**What this task involves**
Below are several records. Retype exactly those lines running from the one with "left back paw: (259, 775)" through the one with "left shoulder: (936, 541)", end lines included, and no others.

**Listed records**

↓

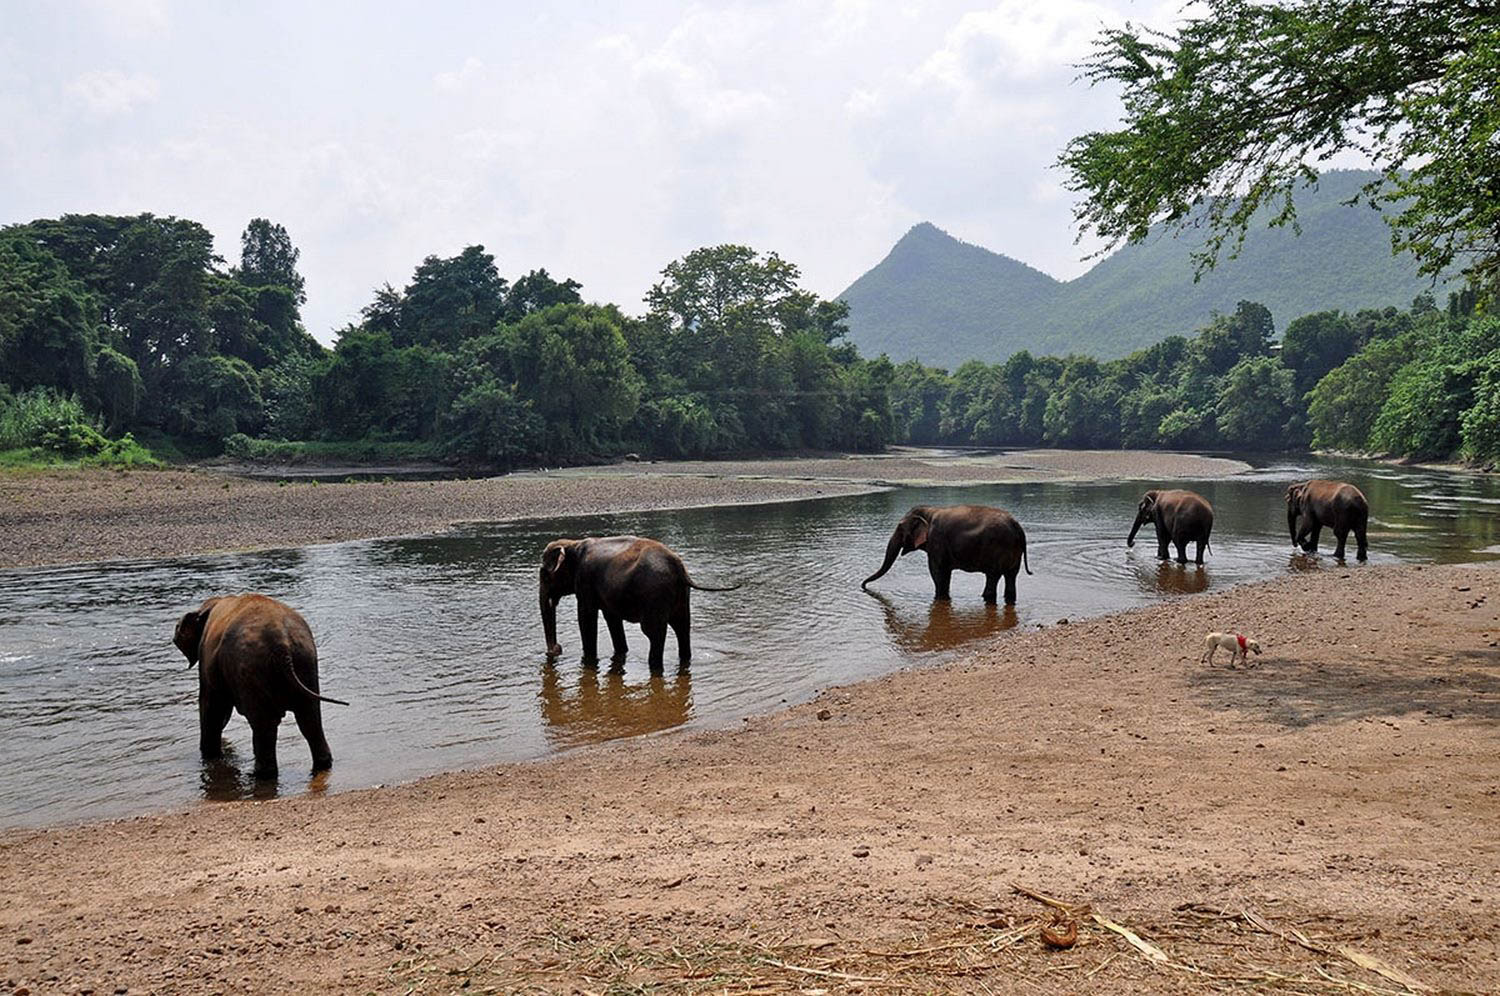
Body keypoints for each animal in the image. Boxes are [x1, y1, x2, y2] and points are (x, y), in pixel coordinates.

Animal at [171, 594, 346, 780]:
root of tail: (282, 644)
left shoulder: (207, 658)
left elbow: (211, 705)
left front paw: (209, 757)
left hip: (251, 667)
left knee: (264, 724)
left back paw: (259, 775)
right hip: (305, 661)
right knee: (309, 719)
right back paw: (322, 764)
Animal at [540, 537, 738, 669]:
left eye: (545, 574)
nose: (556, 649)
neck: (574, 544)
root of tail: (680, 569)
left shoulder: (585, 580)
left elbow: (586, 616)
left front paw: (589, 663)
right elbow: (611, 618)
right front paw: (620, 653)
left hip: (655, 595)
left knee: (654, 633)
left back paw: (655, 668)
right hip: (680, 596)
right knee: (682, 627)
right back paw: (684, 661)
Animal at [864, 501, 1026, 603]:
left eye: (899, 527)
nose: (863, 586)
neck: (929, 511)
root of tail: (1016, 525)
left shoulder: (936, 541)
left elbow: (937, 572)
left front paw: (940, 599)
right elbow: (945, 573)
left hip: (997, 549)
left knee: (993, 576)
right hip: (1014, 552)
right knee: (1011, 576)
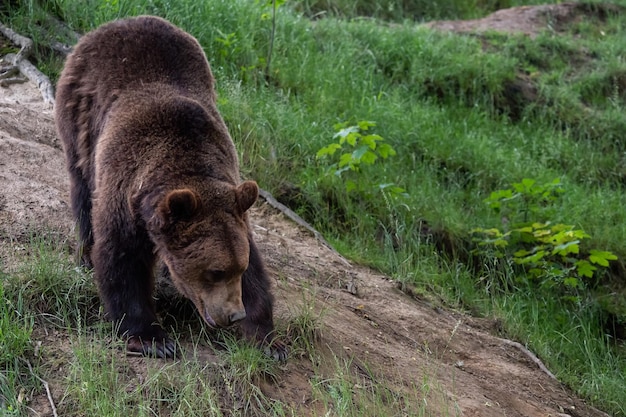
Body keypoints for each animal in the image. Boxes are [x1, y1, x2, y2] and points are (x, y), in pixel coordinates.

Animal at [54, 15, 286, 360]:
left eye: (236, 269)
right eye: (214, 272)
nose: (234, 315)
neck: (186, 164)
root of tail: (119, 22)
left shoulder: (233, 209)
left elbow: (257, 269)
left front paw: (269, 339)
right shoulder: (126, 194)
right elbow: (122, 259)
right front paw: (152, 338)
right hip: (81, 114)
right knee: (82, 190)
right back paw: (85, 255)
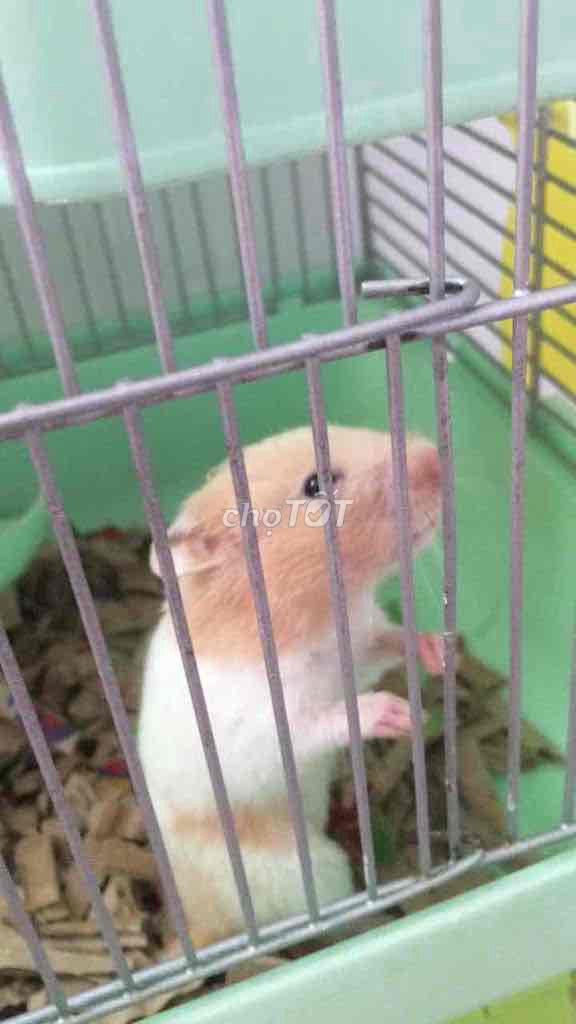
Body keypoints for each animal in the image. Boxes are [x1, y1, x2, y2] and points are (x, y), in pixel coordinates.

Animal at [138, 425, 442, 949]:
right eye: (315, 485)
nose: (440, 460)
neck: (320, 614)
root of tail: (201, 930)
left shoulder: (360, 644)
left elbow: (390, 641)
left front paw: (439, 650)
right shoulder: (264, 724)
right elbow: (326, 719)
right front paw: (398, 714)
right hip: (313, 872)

↑
↓

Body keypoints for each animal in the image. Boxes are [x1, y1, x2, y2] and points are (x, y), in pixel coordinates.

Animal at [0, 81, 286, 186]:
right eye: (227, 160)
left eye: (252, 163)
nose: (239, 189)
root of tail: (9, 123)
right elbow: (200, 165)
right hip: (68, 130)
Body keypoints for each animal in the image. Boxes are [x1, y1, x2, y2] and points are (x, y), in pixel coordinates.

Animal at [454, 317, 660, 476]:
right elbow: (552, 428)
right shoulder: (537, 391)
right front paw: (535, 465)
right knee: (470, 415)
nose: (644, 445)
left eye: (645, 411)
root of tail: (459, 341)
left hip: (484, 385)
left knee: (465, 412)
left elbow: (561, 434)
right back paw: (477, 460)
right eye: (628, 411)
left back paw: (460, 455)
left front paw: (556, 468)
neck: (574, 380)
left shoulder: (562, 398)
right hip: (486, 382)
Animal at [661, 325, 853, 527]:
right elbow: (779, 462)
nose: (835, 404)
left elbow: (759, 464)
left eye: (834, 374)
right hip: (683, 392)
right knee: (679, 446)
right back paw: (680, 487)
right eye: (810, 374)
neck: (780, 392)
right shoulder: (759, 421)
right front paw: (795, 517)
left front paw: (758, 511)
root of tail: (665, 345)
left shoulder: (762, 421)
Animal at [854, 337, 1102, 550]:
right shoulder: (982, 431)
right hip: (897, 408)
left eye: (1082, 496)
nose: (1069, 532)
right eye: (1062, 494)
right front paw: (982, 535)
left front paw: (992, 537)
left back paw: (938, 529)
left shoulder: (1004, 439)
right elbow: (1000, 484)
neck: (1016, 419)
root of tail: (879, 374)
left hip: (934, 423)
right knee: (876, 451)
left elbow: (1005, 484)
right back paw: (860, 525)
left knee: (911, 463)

↑

**Problem solution**
left back paw: (259, 775)
right hip: (305, 661)
right knee: (309, 719)
right back paw: (322, 764)
Animal at [540, 537, 738, 669]:
left eye: (545, 574)
nose: (556, 649)
neck: (574, 544)
root of tail: (680, 569)
left shoulder: (585, 580)
left elbow: (586, 616)
left front paw: (589, 663)
right elbow: (611, 618)
right front paw: (620, 653)
left hip: (655, 595)
left knee: (654, 633)
left back paw: (655, 668)
right hip: (680, 596)
right knee: (682, 627)
right back paw: (684, 661)
Animal at [864, 501, 1026, 603]:
left eye: (899, 527)
nose: (863, 586)
neck: (929, 511)
root of tail: (1016, 525)
left shoulder: (936, 541)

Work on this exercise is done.